The response should be the data again, identical in every line.

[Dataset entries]
######
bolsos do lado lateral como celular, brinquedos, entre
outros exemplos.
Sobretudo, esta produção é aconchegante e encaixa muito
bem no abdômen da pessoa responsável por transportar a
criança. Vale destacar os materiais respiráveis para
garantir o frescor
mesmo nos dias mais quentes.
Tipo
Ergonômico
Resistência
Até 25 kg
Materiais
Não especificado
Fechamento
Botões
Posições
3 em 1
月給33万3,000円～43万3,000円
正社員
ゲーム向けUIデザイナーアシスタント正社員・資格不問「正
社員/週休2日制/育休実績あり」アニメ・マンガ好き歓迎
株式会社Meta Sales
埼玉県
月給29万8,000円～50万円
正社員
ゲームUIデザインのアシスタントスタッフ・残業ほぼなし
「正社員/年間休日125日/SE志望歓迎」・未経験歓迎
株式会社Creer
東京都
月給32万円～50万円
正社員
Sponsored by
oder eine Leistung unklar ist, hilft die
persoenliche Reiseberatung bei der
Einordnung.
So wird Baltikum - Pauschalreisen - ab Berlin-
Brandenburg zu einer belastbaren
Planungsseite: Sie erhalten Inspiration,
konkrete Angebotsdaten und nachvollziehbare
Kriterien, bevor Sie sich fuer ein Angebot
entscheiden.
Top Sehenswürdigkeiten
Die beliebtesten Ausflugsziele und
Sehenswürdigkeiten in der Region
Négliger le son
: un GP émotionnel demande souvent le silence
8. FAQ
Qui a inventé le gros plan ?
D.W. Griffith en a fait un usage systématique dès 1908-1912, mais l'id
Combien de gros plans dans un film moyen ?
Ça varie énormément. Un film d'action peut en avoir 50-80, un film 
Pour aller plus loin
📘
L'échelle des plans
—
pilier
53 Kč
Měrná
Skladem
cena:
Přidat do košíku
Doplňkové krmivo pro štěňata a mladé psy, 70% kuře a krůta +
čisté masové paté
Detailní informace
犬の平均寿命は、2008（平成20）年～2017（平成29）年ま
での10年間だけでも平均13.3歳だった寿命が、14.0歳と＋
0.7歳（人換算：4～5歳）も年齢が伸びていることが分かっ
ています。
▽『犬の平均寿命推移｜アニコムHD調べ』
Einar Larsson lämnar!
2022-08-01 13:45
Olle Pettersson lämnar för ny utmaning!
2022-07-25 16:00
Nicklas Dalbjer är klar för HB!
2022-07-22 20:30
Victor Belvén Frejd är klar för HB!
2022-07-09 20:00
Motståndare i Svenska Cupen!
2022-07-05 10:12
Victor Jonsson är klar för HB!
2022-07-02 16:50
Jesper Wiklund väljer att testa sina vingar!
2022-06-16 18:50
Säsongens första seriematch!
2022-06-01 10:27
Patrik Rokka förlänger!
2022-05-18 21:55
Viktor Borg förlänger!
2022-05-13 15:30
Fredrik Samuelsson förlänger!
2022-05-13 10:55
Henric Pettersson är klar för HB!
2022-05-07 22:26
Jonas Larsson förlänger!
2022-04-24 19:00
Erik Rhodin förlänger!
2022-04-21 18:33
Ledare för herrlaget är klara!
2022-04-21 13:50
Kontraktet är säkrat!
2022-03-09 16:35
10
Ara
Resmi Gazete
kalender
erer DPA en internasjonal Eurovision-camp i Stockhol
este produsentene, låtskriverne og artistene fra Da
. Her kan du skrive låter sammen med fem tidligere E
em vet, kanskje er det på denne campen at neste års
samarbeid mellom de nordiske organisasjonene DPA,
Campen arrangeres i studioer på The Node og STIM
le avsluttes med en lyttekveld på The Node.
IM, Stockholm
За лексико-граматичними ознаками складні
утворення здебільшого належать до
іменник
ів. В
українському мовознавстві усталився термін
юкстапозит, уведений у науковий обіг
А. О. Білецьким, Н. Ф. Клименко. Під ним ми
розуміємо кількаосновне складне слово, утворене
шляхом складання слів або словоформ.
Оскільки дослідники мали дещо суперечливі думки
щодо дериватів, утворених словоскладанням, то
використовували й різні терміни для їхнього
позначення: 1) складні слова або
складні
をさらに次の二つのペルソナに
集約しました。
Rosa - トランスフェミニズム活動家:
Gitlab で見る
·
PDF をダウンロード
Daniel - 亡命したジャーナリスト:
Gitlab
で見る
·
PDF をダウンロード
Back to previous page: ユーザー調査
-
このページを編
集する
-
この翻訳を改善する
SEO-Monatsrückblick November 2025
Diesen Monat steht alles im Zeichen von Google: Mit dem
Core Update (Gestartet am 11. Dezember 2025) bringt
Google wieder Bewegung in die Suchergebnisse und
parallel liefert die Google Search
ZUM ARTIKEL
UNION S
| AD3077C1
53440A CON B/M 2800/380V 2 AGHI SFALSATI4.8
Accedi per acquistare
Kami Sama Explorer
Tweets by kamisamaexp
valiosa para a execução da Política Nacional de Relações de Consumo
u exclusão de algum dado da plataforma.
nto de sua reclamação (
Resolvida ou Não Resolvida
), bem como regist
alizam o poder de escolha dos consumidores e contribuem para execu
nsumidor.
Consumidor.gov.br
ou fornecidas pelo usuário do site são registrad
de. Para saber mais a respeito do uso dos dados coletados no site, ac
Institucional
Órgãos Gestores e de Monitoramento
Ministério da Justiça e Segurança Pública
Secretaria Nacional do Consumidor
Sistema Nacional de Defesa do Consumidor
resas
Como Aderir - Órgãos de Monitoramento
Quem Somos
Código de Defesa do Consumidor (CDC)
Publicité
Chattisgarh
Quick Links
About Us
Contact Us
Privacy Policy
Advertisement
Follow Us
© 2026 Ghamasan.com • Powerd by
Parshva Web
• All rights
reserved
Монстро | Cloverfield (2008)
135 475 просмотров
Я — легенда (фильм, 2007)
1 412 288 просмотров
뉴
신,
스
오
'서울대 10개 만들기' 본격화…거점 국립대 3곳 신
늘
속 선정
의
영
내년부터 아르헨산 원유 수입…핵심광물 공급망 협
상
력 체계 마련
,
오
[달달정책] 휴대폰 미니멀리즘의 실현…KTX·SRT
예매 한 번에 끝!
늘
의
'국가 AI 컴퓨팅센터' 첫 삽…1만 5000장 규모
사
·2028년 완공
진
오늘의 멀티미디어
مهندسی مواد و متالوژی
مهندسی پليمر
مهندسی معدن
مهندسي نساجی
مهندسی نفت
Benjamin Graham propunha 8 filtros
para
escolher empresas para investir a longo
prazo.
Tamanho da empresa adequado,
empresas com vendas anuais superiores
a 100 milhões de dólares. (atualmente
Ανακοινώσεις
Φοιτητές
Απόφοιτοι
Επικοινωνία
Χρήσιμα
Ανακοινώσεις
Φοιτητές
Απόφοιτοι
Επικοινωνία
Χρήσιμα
######
● Answer below
bolsos do lado lateral como celular, brinquedos, entre
outros exemplos.
Sobretudo, esta produção é aconchegante e encaixa muito
bem no abdômen da pessoa responsável por transportar a
criança. Vale destacar os materiais respiráveis para
garantir o frescor
mesmo nos dias mais quentes.
Tipo
Ergonômico
Resistência
Até 25 kg
Materiais
Não especificado
Fechamento
Botões
Posições
3 em 1
月給33万3,000円～43万3,000円
正社員
ゲーム向けUIデザイナーアシスタント正社員・資格不問「正
社員/週休2日制/育休実績あり」アニメ・マンガ好き歓迎
株式会社Meta Sales
埼玉県
月給29万8,000円～50万円
正社員
ゲームUIデザインのアシスタントスタッフ・残業ほぼなし
「正社員/年間休日125日/SE志望歓迎」・未経験歓迎
株式会社Creer
東京都
月給32万円～50万円
正社員
Sponsored by
oder eine Leistung unklar ist, hilft die
persoenliche Reiseberatung bei der
Einordnung.
So wird Baltikum - Pauschalreisen - ab Berlin-
Brandenburg zu einer belastbaren
Planungsseite: Sie erhalten Inspiration,
konkrete Angebotsdaten und nachvollziehbare
Kriterien, bevor Sie sich fuer ein Angebot
entscheiden.
Top Sehenswürdigkeiten
Die beliebtesten Ausflugsziele und
Sehenswürdigkeiten in der Region
Négliger le son
: un GP émotionnel demande souvent le silence
8. FAQ
Qui a inventé le gros plan ?
D.W. Griffith en a fait un usage systématique dès 1908-1912, mais l'id
Combien de gros plans dans un film moyen ?
Ça varie énormément. Un film d'action peut en avoir 50-80, un film 
Pour aller plus loin
📘
L'échelle des plans
—
pilier
53 Kč
Měrná
Skladem
cena:
Přidat do košíku
Doplňkové krmivo pro štěňata a mladé psy, 70% kuře a krůta +
čisté masové paté
Detailní informace
犬の平均寿命は、2008（平成20）年～2017（平成29）年ま
での10年間だけでも平均13.3歳だった寿命が、14.0歳と＋
0.7歳（人換算：4～5歳）も年齢が伸びていることが分かっ
ています。
▽『犬の平均寿命推移｜アニコムHD調べ』
Einar Larsson lämnar!
2022-08-01 13:45
Olle Pettersson lämnar för ny utmaning!
2022-07-25 16:00
Nicklas Dalbjer är klar för HB!
2022-07-22 20:30
Victor Belvén Frejd är klar för HB!
2022-07-09 20:00
Motståndare i Svenska Cupen!
2022-07-05 10:12
Victor Jonsson är klar för HB!
2022-07-02 16:50
Jesper Wiklund väljer att testa sina vingar!
2022-06-16 18:50
Säsongens första seriematch!
2022-06-01 10:27
Patrik Rokka förlänger!
2022-05-18 21:55
Viktor Borg förlänger!
2022-05-13 15:30
Fredrik Samuelsson förlänger!
2022-05-13 10:55
Henric Pettersson är klar för HB!
2022-05-07 22:26
Jonas Larsson förlänger!
2022-04-24 19:00
Erik Rhodin förlänger!
2022-04-21 18:33
Ledare för herrlaget är klara!
2022-04-21 13:50
Kontraktet är säkrat!
2022-03-09 16:35
10
Ara
Resmi Gazete
kalender
erer DPA en internasjonal Eurovision-camp i Stockhol
este produsentene, låtskriverne og artistene fra Da
. Her kan du skrive låter sammen med fem tidligere E
em vet, kanskje er det på denne campen at neste års
samarbeid mellom de nordiske organisasjonene DPA,
Campen arrangeres i studioer på The Node og STIM
le avsluttes med en lyttekveld på The Node.
IM, Stockholm
За лексико-граматичними ознаками складні
утворення здебільшого належать до
іменник
ів. В
українському мовознавстві усталився термін
юкстапозит, уведений у науковий обіг
А. О. Білецьким, Н. Ф. Клименко. Під ним ми
розуміємо кількаосновне складне слово, утворене
шляхом складання слів або словоформ.
Оскільки дослідники мали дещо суперечливі думки
щодо дериватів, утворених словоскладанням, то
використовували й різні терміни для їхнього
позначення: 1) складні слова або
складні
をさらに次の二つのペルソナに
集約しました。
Rosa - トランスフェミニズム活動家:
Gitlab で見る
·
PDF をダウンロード
Daniel - 亡命したジャーナリスト:
Gitlab
で見る
·
PDF をダウンロード
Back to previous page: ユーザー調査
-
このページを編
集する
-
この翻訳を改善する
SEO-Monatsrückblick November 2025
Diesen Monat steht alles im Zeichen von Google: Mit dem
Core Update (Gestartet am 11. Dezember 2025) bringt
Google wieder Bewegung in die Suchergebnisse und
parallel liefert die Google Search
ZUM ARTIKEL
UNION S
| AD3077C1
53440A CON B/M 2800/380V 2 AGHI SFALSATI4.8
Accedi per acquistare
Kami Sama Explorer
Tweets by kamisamaexp
valiosa para a execução da Política Nacional de Relações de Consumo
u exclusão de algum dado da plataforma.
nto de sua reclamação (
Resolvida ou Não Resolvida
), bem como regist
alizam o poder de escolha dos consumidores e contribuem para execu
nsumidor.
Consumidor.gov.br
ou fornecidas pelo usuário do site são registrad
de. Para saber mais a respeito do uso dos dados coletados no site, ac
Institucional
Órgãos Gestores e de Monitoramento
Ministério da Justiça e Segurança Pública
Secretaria Nacional do Consumidor
Sistema Nacional de Defesa do Consumidor
resas
Como Aderir - Órgãos de Monitoramento
Quem Somos
Código de Defesa do Consumidor (CDC)
Publicité
Chattisgarh
Quick Links
About Us
Contact Us
Privacy Policy
Advertisement
Follow Us
© 2026 Ghamasan.com • Powerd by
Parshva Web
• All rights
reserved
Монстро | Cloverfield (2008)
135 475 просмотров
Я — легенда (фильм, 2007)
1 412 288 просмотров
뉴
신,
스
오
'서울대 10개 만들기' 본격화…거점 국립대 3곳 신
늘
속 선정
의
영
내년부터 아르헨산 원유 수입…핵심광물 공급망 협
상
력 체계 마련
,
오
[달달정책] 휴대폰 미니멀리즘의 실현…KTX·SRT
예매 한 번에 끝!
늘
의
'국가 AI 컴퓨팅센터' 첫 삽…1만 5000장 규모
사
·2028년 완공
진
오늘의 멀티미디어
مهندسی مواد و متالوژی
مهندسی پليمر
مهندسی معدن
مهندسي نساجی
مهندسی نفت
Benjamin Graham propunha 8 filtros
para
escolher empresas para investir a longo
prazo.
Tamanho da empresa adequado,
empresas com vendas anuais superiores
a 100 milhões de dólares. (atualmente
Ανακοινώσεις
Φοιτητές
Απόφοιτοι
Επικοινωνία
Χρήσιμα
Ανακοινώσεις
Φοιτητές
Απόφοιτοι
Επικοινωνία
Χρήσιμα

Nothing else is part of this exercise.